O governo brasileiro recebeu, na última semana, o pedido de explicações da Corte Interamericana de Direitos Humanos da Organização dos Estados Americanos (OEA) sobre a demanda apresentada por representantes das vítimas e familiares da guerrilha do Araguaia, que denuncia violações dos direitos humanos cometidas por militares na região sul do Pará entre 1972 e 1975.

Ivan Marsiglia, O Estadao de S.Paulo

11 de setembro de 2009 | 00h00

Segundo a Secretaria Especial dos Direitos Humanos da Presidência da República (SEDH/PR), o documento - cujo conteúdo foi revelado pelo Estado no último dia 25 de agosto - chegou oficialmente às mãos do governo no dia 2 deste mês com prazo até 2 de novembro para a defesa.

Apresentada pelo Grupo Tortura Nunca Mais do Rio de Janeiro, Comissão de Familiares de Mortos e Desaparecidos Políticos de São Paulo e Centro Pela Justiça e o Direito Internacional (Cejil), a demanda pede que o governo brasileiro seja julgado por detenção arbitrária, tortura e desaparecimento de 70 pessoas, entre camponeses e militantes do Partido Comunista do Brasil (PC do B).

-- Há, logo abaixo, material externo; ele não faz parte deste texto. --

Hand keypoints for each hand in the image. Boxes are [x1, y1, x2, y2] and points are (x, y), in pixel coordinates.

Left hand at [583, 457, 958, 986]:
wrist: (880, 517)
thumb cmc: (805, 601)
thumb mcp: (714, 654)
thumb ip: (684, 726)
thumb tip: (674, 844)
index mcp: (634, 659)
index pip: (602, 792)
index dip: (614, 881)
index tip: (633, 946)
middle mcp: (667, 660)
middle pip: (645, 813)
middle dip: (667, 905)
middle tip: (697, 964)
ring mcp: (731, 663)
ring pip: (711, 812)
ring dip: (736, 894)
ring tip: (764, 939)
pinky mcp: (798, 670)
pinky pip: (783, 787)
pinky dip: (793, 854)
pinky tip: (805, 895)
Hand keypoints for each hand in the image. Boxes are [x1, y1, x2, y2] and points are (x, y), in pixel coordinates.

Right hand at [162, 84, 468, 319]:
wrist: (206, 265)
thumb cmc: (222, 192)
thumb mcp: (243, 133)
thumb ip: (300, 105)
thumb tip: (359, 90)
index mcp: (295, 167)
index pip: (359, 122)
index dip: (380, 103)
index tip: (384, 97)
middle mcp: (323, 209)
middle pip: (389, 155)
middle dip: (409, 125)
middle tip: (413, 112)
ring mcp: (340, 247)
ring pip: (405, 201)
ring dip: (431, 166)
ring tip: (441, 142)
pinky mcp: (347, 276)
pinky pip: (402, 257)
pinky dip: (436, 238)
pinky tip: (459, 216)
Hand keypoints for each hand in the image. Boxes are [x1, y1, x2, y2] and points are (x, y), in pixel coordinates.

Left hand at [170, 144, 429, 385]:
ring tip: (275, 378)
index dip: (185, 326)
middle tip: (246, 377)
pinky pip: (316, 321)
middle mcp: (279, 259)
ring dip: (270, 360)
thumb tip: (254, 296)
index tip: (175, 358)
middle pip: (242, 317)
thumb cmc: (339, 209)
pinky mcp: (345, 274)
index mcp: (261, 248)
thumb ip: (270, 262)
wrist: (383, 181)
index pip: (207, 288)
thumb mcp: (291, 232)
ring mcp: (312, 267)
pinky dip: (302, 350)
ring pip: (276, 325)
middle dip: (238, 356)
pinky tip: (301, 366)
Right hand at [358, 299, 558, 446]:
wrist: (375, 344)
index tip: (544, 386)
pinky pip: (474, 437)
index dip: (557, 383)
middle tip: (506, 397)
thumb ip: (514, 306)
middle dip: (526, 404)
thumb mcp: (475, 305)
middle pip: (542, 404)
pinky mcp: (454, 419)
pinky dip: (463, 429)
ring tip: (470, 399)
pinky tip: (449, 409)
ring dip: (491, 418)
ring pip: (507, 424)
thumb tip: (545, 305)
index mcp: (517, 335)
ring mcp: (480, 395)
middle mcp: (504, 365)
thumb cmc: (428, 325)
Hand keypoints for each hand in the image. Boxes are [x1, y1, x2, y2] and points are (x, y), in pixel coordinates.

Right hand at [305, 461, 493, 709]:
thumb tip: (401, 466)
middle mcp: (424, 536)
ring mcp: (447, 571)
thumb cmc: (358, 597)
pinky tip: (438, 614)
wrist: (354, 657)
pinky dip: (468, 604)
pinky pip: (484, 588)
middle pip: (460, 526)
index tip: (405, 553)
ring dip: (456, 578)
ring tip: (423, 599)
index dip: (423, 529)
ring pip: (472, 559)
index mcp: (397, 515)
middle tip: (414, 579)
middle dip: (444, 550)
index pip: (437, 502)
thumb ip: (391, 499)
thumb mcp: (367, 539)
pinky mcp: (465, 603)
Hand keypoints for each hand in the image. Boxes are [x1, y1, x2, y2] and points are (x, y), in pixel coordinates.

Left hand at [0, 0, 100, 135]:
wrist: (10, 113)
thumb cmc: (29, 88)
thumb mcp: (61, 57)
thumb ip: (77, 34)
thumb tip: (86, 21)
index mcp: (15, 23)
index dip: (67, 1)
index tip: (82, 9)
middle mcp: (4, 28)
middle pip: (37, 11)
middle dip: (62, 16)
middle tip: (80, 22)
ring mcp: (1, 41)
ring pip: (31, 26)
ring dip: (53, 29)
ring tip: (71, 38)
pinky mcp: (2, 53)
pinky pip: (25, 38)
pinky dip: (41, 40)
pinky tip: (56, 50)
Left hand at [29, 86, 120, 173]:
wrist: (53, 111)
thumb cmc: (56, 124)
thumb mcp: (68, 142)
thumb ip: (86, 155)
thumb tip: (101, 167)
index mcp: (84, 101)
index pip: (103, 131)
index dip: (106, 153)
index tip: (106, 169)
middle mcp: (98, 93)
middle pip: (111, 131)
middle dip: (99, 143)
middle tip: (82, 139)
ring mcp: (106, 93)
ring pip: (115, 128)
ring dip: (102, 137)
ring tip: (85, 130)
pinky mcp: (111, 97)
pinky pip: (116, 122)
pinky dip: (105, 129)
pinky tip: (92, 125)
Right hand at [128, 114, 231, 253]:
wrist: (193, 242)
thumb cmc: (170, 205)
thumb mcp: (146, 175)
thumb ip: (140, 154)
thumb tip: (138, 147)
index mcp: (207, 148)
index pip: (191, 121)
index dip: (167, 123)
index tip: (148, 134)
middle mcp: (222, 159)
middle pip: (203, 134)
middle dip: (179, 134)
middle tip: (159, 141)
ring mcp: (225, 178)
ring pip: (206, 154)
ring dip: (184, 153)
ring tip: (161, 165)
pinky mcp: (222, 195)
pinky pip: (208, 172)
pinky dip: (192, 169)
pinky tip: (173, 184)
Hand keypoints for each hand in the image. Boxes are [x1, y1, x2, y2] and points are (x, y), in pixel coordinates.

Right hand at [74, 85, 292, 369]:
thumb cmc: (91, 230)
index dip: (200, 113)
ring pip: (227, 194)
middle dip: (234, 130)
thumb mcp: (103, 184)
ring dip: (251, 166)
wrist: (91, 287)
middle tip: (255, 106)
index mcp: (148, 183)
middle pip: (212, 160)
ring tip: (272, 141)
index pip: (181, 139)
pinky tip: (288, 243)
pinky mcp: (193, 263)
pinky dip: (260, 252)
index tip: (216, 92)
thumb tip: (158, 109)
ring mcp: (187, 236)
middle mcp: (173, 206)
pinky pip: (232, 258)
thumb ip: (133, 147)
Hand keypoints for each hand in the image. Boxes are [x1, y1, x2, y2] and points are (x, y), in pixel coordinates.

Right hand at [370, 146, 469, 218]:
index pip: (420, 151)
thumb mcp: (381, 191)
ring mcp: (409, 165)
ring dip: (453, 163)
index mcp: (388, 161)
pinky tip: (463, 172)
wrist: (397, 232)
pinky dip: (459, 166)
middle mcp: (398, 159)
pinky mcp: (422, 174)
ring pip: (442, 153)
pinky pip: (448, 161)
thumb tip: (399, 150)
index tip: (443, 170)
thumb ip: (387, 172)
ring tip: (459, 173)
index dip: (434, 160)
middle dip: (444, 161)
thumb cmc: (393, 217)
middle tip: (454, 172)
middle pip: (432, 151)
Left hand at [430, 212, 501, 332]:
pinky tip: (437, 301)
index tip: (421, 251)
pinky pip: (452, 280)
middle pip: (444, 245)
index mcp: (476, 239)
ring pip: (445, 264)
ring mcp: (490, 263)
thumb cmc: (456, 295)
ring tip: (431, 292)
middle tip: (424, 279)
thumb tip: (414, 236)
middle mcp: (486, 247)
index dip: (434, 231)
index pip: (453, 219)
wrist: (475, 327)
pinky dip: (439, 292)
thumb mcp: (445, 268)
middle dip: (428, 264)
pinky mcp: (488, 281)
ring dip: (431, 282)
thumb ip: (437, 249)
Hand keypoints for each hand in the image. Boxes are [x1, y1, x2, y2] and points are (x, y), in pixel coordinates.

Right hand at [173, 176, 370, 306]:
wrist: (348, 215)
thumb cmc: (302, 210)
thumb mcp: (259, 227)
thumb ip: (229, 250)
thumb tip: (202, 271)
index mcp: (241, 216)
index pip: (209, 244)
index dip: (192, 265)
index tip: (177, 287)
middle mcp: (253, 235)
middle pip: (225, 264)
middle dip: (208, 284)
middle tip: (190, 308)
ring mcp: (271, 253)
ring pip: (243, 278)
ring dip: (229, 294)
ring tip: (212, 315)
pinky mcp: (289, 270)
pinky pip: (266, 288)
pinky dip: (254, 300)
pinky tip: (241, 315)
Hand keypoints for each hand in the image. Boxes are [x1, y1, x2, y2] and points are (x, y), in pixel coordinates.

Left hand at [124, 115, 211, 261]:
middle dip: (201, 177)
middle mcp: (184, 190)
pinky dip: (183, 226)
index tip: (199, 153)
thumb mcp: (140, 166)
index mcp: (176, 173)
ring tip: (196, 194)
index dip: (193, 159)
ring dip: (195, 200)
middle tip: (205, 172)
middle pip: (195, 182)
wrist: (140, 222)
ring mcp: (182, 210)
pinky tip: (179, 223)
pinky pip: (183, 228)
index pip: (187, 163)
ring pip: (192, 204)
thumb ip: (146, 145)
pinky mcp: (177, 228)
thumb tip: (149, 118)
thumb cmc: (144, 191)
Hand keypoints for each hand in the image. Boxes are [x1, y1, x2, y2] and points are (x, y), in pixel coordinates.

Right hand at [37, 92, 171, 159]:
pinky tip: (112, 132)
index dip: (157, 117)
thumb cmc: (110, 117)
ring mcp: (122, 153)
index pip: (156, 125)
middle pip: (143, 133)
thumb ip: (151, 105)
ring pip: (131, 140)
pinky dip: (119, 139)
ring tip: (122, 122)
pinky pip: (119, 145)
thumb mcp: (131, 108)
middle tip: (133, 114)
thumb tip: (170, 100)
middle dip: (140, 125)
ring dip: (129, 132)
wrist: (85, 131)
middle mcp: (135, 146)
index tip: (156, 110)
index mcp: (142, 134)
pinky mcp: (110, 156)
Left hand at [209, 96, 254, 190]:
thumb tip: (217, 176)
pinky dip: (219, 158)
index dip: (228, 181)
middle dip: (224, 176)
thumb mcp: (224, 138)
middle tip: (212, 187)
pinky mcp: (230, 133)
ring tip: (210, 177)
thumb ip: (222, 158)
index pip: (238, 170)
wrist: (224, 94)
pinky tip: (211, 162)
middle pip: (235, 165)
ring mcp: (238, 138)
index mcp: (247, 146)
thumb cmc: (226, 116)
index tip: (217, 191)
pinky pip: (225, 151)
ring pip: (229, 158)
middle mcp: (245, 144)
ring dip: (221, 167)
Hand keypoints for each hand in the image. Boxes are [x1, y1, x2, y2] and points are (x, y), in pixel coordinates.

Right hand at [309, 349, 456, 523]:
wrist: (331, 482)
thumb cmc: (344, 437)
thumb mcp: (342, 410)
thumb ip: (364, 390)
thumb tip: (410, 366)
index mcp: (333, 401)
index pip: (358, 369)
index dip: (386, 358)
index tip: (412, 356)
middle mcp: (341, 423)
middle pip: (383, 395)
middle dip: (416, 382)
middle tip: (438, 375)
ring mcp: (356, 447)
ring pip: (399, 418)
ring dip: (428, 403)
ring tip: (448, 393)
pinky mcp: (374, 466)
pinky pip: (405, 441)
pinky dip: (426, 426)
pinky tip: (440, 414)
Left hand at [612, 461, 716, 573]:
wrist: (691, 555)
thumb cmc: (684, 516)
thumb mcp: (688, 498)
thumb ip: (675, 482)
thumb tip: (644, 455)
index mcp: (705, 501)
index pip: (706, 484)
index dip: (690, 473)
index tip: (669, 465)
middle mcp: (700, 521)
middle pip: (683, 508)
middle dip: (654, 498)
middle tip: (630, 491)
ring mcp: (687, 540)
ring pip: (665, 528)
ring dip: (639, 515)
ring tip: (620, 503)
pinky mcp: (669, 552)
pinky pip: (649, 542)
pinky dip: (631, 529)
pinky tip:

Os familiares recorreram à corte interamericana após 27 anos de disputas na Justiça civil brasileira para conhecer os fatos e localizar os restos mortais das vítimas. Para Beatriz Affonso, diretora do escritório brasileiro do Cejil, o governo só decidiu organizar uma força-tarefa para a busca de ossadas após saber que a corte pediria explicações.